- _EXERCISE_:
Retype each entry exactly. Skip any pictures.

DATA SUPPLIED START

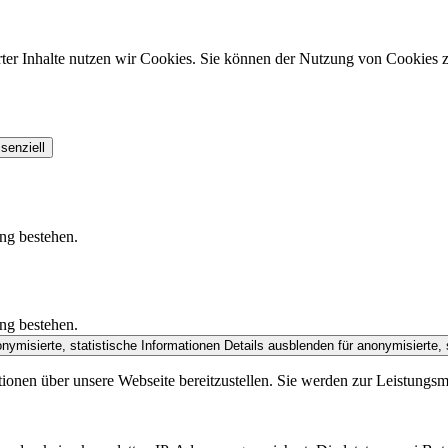
ter Inhalte nutzen wir Cookies. Sie können der Nutzung von Cookies z
senziell
ung bestehen.
ung bestehen.
nymisierte, statistische Informationen
Details ausblenden
für anonymisierte, 
tionen über unsere Webseite bereitzustellen. Sie werden zur Leistung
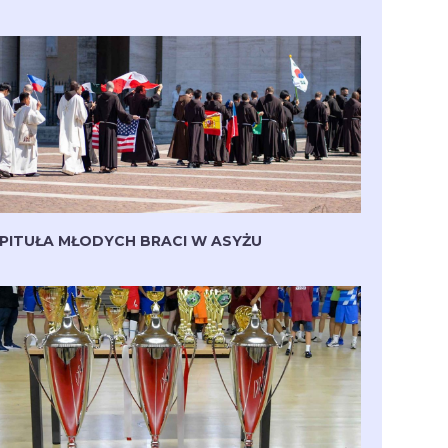
PITUŁA MŁODYCH BRACI W ASYŻU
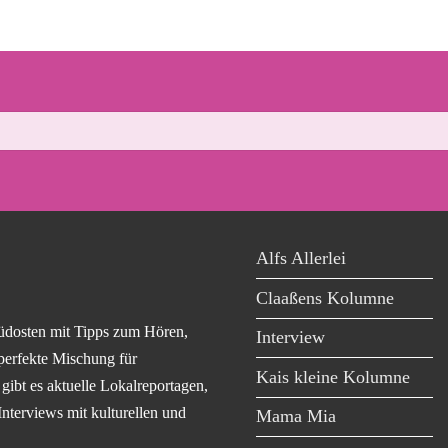
Alfs Allerlei
Claaßens Kolumne
üdosten mit Tipps zum Hören,
Interview
perfekte Mischung für
Kais kleine Kolumne
ibt es aktuelle Lokalreportagen,
Interviews mit kulturellen und
Mama Mia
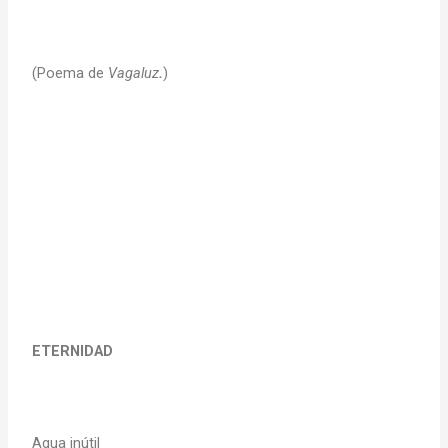
(Poema de
Vagaluz
.
)
ETERNIDAD
Agua inútil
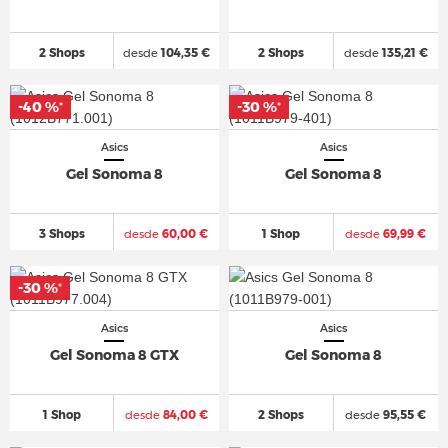
2 Shops
desde
104,35 €
2 Shops
desde
135,21 €
-40 %
-30 %
*
*
Asics
Asics
Gel Sonoma 8
Gel Sonoma 8
3 Shops
desde
60,00 €
1 Shop
desde
69,99 €
-30 %
*
Asics
Asics
Gel Sonoma 8 GTX
Gel Sonoma 8
1 Shop
desde
84,00 €
2 Shops
desde
95,55 €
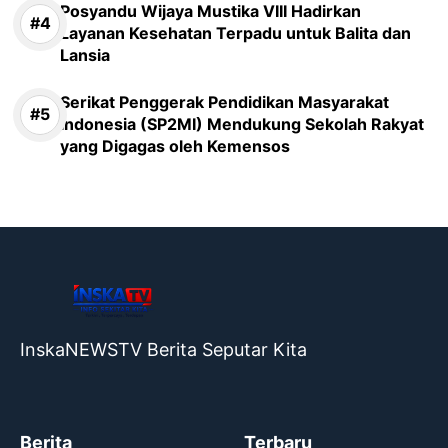
Posyandu Wijaya Mustika VIII Hadirkan
Layanan Kesehatan Terpadu untuk Balita dan
Lansia
Serikat Penggerak Pendidikan Masyarakat
Indonesia (SP2MI) Mendukung Sekolah Rakyat
yang Digagas oleh Kemensos
InskaNEWSTV Berita Seputar Kita
Berita
Terbaru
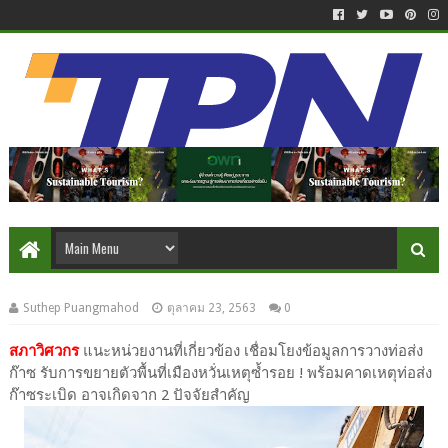
Suthep Puangmahod
ตุลาคม 23, 2563
0
สภาวิศวกร
แนะหน่วยงานที่เกี่ยวข้อง เชื่อมโยงข้อมูลการวางท่อส่ง
ก๊าซ รับการขยายตัวพื้นที่เมืองหวั่นเหตุซ้ำรอย ! พร้อมคาดเหตุท่อส่ง
ก๊าซระเบิด อาจเกิดจาก 2 ปัจจัยสำคัญ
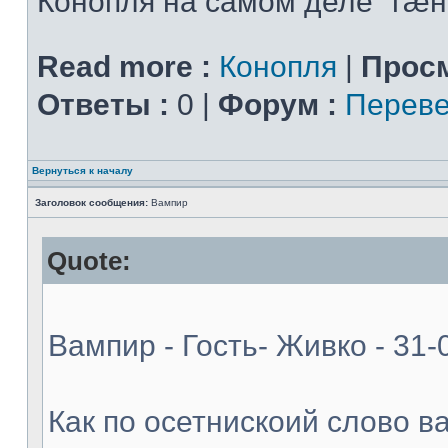
Конопля на самом деле "гæн
Read more :
Конопля
|
Просм
Ответы :
0 |
Форум :
Переве
Вернуться к началу
Заголовок сообщения:
Вампир
Quote:
Вампир - Гость- Живко - 31-
Как по осетнискоий слово в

DATA SUPPLIED END

- _TASK OUTPUT_:
ter Inhalte nutzen wir Cookies. Sie können der Nutzung von Cookies z
senziell
ung bestehen.
ung bestehen.
nymisierte, statistische Informationen
Details ausblenden
für anonymisierte, 
tionen über unsere Webseite bereitzustellen. Sie werden zur Leistung
PITUŁA MŁODYCH BRACI W ASYŻU
Alfs Allerlei
Claaßens Kolumne
üdosten mit Tipps zum Hören,
Interview
perfekte Mischung für
Kais kleine Kolumne
ibt es aktuelle Lokalreportagen,
Interviews mit kulturellen und
Mama Mia
(Poema de
Vagaluz
.
)
ETERNIDAD
Agua inútil
2 Shops
desde
104,35 €
2 Shops
desde
135,21 €
-40 %
-30 %
*
*
Asics
Asics
Gel Sonoma 8
Gel Sonoma 8
3 Shops
desde
60,00 €
1 Shop
desde
69,99 €
-30 %
*
Asics
Asics
Gel Sonoma 8 GTX
Gel Sonoma 8
1 Shop
desde
84,00 €
2 Shops
desde
95,55 €
Posyandu Wijaya Mustika VIII Hadirkan
Layanan Kesehatan Terpadu untuk Balita dan
Lansia
Serikat Penggerak Pendidikan Masyarakat
Indonesia (SP2MI) Mendukung Sekolah Rakyat
yang Digagas oleh Kemensos
InskaNEWSTV Berita Seputar Kita
Berita
Terbaru
Suthep Puangmahod
ตุลาคม 23, 2563
0
สภาวิศวกร
แนะหน่วยงานที่เกี่ยวข้อง เชื่อมโยงข้อมูลการวางท่อส่ง
ก๊าซ รับการขยายตัวพื้นที่เมืองหวั่นเหตุซ้ำรอย ! พร้อมคาดเหตุท่อส่ง
ก๊าซระเบิด อาจเกิดจาก 2 ปัจจัยสำคัญ
Конопля на самом деле "гæн
Read more :
Конопля
|
Просм
Ответы :
0 |
Форум :
Переве
Вернуться к началу
Заголовок сообщения:
Вампир
Quote:
Вампир - Гость- Живко - 31-
Как по осетнискоий слово в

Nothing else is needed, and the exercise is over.